В 30-е годы к Алтын-хану Омбо Эрдени и к лабе (лама) Дайн Мерген-ланзу было направлено по два крупных русских посольства во главе с С. Гречениным и Б. Карташевым (в 1636 г.), В. Старковым и С. Неверовым (в 1638 г.) (См. док. № 7, 8, 20, 21, 28, 29). В 1637 и 1639 годах Москва принимала [9] монгольских послов Алтын-хана и лабы Мерген-ланзу — Мерген Дегу (См. док. № 24, 25, 36) и Будат-бакши с товарищами (См. док. № 34).
В 40-е и в начале 50-х годов поддерживались посольские связи между Алтын-ханом Омбо Эрдени-хунтайджи и томскими воеводами. В 1645, 1647, 1648 и 1650 гг. в Томск пришли послы Алтын-хана Омбо Эрдени с письмами и подарками русским царям, с изъявлением готовности поддерживать добрососедские отношения, с просьбами о присылке послов из Москвы (См. док. № 74, 75, 95, 99, 100, 120). Однако Московское правительство, обиженное отказом Омбо Эрдени подтвердить «шерть», данную им в 1634 г., воздержалось от удовлетворения этих просьб, хотя и не порвало с ним отношений.

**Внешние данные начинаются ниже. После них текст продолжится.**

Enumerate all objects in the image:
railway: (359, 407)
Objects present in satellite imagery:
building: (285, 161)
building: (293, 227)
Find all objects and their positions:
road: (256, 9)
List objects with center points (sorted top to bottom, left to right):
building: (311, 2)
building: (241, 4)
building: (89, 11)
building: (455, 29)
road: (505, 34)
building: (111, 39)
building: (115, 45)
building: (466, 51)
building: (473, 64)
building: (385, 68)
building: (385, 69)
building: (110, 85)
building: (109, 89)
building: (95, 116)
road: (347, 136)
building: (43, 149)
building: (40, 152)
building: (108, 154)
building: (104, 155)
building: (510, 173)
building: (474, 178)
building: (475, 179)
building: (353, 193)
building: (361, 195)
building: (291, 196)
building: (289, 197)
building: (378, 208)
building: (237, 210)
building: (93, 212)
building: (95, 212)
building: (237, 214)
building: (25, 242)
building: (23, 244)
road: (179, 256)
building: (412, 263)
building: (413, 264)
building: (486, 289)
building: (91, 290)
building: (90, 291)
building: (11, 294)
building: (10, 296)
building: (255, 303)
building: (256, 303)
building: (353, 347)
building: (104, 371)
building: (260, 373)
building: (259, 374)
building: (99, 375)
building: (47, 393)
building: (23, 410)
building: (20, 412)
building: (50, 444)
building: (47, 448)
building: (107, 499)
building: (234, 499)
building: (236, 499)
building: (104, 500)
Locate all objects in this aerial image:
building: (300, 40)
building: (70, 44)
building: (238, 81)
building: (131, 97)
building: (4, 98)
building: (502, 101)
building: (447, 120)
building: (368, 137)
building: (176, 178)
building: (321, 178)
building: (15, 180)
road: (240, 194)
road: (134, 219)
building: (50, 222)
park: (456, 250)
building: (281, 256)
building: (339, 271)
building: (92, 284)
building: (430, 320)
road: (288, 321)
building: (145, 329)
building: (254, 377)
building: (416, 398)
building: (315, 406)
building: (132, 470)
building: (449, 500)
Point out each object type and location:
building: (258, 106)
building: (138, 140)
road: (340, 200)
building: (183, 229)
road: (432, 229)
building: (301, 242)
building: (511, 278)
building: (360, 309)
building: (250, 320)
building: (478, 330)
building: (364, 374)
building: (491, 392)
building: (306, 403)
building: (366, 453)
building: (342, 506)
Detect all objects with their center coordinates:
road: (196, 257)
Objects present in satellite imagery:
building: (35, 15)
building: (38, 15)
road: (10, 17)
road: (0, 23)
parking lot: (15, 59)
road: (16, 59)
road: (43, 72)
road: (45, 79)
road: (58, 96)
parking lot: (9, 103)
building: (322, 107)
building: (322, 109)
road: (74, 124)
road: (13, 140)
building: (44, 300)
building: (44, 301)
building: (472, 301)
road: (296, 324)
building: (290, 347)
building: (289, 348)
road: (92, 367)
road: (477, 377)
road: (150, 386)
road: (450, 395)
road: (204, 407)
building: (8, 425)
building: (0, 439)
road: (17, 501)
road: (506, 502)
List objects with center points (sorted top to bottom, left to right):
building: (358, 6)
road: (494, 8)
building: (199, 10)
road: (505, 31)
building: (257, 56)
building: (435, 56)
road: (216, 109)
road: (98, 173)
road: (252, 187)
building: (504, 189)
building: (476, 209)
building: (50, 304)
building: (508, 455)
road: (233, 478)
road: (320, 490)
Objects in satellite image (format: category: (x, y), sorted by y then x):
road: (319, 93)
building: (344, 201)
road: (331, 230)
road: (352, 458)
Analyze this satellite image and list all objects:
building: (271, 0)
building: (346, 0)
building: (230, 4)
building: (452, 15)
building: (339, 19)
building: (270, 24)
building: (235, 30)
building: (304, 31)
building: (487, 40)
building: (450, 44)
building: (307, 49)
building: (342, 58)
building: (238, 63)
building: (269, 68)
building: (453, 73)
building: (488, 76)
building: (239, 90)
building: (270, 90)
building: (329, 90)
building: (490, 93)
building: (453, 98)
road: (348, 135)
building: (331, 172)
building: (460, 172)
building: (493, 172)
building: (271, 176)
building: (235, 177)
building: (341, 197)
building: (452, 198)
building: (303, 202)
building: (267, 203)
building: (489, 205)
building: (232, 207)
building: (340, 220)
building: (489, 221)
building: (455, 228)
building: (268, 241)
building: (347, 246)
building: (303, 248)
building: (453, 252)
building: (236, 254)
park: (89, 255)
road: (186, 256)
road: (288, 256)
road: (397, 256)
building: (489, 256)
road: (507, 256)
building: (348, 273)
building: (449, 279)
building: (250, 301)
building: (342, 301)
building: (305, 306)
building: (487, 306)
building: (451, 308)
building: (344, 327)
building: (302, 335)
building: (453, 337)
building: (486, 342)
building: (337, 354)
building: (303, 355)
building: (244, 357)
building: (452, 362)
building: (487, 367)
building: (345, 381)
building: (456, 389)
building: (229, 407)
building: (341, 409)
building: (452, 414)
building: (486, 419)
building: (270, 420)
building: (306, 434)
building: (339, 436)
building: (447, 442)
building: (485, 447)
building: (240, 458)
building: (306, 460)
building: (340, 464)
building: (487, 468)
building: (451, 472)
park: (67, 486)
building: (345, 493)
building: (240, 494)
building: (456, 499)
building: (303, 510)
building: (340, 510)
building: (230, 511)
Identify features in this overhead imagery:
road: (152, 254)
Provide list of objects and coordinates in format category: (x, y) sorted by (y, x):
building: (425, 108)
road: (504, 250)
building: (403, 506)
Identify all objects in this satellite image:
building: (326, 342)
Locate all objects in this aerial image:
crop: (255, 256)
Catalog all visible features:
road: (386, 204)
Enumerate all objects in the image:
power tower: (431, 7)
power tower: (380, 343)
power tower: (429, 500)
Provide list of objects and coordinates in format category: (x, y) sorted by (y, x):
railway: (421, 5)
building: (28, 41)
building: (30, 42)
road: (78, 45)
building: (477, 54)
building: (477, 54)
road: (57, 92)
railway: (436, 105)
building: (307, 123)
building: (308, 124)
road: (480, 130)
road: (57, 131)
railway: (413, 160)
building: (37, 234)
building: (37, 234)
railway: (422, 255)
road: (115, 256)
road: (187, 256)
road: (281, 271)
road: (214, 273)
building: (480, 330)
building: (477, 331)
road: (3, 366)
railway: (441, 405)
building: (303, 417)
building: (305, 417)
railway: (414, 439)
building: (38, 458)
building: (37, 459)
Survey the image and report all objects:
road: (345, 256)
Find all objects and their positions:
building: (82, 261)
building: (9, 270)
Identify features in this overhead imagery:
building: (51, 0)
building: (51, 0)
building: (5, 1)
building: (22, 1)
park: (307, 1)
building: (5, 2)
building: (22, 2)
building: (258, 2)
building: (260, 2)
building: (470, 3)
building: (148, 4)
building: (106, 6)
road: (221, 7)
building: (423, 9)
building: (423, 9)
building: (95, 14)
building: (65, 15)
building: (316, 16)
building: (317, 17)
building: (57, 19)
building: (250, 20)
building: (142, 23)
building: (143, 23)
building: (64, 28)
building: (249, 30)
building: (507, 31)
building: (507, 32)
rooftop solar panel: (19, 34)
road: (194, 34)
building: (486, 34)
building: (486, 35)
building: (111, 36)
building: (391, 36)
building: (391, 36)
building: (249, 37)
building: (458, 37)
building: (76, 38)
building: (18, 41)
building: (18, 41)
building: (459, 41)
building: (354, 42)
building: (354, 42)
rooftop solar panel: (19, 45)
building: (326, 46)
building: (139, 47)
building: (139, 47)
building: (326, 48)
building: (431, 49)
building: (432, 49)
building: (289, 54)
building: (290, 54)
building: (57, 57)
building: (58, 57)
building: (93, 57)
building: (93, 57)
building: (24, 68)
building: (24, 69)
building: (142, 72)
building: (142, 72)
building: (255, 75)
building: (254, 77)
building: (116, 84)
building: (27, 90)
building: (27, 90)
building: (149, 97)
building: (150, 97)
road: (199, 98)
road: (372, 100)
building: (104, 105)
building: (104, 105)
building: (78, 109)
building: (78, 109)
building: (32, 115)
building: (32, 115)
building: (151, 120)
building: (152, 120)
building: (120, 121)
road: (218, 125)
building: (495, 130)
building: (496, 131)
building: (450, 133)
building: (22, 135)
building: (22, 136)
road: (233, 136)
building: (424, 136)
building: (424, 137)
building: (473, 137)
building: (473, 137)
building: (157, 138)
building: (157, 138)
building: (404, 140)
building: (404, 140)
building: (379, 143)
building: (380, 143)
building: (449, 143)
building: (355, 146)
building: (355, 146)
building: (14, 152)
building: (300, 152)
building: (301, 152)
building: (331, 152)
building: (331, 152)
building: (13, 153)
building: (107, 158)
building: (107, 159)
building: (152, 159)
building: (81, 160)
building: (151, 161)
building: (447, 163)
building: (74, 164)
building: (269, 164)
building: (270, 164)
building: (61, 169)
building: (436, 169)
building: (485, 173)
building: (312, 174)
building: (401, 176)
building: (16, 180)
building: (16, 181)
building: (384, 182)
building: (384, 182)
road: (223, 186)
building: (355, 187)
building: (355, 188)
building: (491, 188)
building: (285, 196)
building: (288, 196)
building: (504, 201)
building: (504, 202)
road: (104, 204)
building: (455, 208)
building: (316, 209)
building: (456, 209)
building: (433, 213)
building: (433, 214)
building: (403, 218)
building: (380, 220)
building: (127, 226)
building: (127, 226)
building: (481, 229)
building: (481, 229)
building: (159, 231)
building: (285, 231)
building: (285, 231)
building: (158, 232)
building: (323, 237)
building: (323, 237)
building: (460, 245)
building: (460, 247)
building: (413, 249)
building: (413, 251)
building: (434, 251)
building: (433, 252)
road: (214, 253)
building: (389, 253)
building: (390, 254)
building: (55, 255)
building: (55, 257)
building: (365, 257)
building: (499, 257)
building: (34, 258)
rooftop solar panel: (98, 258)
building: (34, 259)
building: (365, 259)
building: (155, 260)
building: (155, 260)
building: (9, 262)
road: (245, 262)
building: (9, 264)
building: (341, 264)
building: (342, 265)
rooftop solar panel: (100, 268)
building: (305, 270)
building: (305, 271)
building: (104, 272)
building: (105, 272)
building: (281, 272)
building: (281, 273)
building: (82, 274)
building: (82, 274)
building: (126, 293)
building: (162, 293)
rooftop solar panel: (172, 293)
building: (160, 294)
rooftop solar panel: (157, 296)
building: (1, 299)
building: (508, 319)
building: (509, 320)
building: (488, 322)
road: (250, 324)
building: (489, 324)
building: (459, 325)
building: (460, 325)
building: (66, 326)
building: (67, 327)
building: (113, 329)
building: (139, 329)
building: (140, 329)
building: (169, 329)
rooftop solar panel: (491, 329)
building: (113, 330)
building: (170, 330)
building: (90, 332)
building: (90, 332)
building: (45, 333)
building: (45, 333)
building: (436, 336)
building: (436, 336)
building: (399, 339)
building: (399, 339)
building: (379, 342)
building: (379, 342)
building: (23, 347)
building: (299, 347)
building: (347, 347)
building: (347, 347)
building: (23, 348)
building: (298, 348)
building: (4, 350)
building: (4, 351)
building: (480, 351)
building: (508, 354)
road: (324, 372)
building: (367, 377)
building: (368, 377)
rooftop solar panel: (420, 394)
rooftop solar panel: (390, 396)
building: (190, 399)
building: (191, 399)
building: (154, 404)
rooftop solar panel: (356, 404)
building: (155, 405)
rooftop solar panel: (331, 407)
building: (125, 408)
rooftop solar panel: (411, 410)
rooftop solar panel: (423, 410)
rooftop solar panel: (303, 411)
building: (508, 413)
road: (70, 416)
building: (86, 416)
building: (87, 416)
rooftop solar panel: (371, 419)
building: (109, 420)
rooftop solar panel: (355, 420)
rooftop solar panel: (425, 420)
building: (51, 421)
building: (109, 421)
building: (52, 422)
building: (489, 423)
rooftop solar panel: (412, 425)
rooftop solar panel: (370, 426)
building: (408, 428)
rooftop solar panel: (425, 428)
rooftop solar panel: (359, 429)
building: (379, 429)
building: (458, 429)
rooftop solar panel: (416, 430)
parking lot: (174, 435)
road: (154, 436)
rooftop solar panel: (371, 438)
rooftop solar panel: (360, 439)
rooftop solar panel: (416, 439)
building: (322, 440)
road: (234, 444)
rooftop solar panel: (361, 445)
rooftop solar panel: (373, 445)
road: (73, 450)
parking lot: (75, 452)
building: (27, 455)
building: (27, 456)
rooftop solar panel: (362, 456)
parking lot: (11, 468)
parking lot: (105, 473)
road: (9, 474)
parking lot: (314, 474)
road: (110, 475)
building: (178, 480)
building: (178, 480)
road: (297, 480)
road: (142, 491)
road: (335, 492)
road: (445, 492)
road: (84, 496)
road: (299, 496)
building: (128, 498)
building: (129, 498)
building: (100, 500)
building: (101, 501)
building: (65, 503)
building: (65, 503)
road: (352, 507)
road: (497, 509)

В этот же период Москва завязывает связи с Цецен-ханом Шолоем. В 1644 г. енисейские воеводы снарядили довольно большую экспедицию в Забайкалье под командованием атамана В. Колесникова. В верховьях р. Ангары В. Колесников соорудил острог (впоследствии г. Верхне-Ангарск), где остался надолго с основными силами экспедиции. В 1646 и 1647 гг. атаман послал небольшие отряды во главе с казачьим десятником К. Москвитиновым и стрельцом Я. Кулаковым на Юг «для прииска и привода новых земель» и «для вести серебряные руды» (См. док. № 96, 97). К. Моквитинов и Я. Кулаков и оказались первыми русскими людьми, поочередно посетившими в 1647 г. ставку Цецен-хана на р. Онон и владение его зятя и вассала Турухай-табуна по р. Селенге (Там же). Сведения К. Москвитина и Я. Кулакова о Цецен-хане были подтверждены и дополнены енисейским сыном боярским И. Похабовым, командиром большого отряда казаков, отправленным вслед за В. Колесниковым в Забайкалье и встретившимся с Турухай-табуном, а затем посетившим и ставку Цецен-хана (См. док. № 102, 107). Вместе с И. Похабовым в Тобольск в 1648 г. пришло первое посольство от Цецен-хана в составе Седика, Улетая, Гармы с товарищами (См. док. № 103). Тобольский воевода И. И. Салтыков направил посольство в Москву, где оно было торжественно принято царем Алексеем Михайловичем и щедро одарено подарками (См. док. № 106). По предписанию Москвы тобольский воевода В. Б. Шереметев снарядил к Цецен-хану первое официальное русское посольство во главе с тобольским сыном боярским Я. Заболоцким (См. док. № 106, 110). Но в пути 7 октября 1650 г. посольство подверглось нападению неизвестных людей и погибло. Остались в живых только толмач Панфил Семенов и двое служилых. Они продолжили миссию и долгое время провели в ставке Турухай-табуна и Ахай-хатун — вдовы умершего в 1650 г. Цецен-хана Шолоя (См. док. № 111). Такова вкратце история установления прямых связей между Русским государством и одним из трех наиболее могущественных ханств Халхи — владениями Цецен-хана, нашедшая полное отражение в расспросных речах К. Москвитинова, Я. Кулакова, И. Похабова, доезде П. Семенова, в отписке енисейского воеводы Ф. Полибина и других не менее ярких и интересных документах, подлинники которых впервые полностью публикуются в настоящем сборнике.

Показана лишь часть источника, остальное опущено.